Source data:
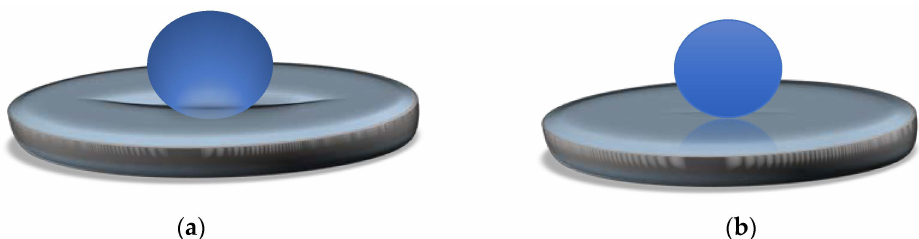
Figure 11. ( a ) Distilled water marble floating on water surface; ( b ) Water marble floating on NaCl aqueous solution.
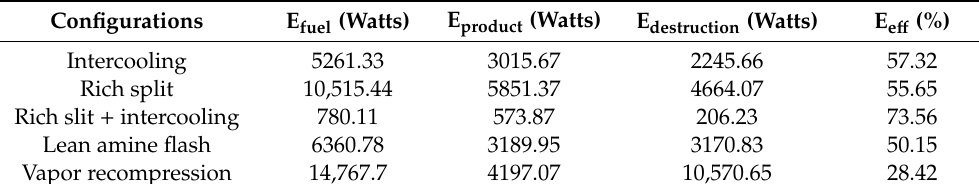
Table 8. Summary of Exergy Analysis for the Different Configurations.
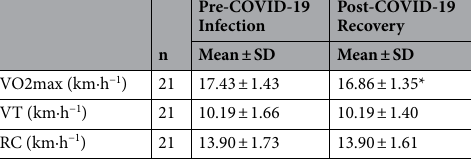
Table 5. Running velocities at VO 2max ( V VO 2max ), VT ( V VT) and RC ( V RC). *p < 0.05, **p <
==
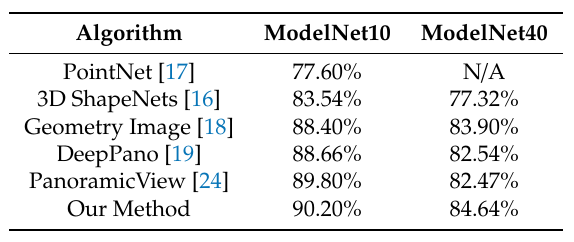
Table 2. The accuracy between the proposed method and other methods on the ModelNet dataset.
---
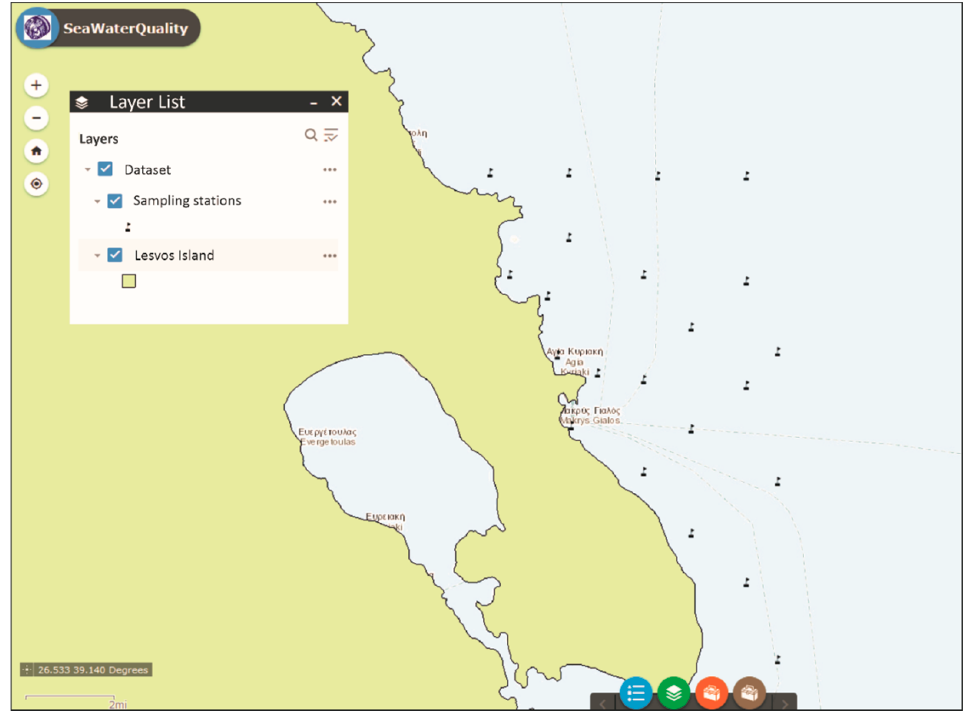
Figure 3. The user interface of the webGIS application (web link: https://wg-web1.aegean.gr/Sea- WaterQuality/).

Problem to work on:
Copy back exactly the lines above from the one containing "Figure 11. ( a" through the one containing "Table 5. Running", and leave every picture behind.

Answer:
Figure 11. ( a ) Distilled water marble floating on water surface; ( b ) Water marble floating on NaCl aqueous solution.
Table 8. Summary of Exergy Analysis for the Different Configurations.
Table 5. Running velocities at VO 2max ( V VO 2max ), VT ( V VT) and RC ( V RC). *p < 0.05, **p <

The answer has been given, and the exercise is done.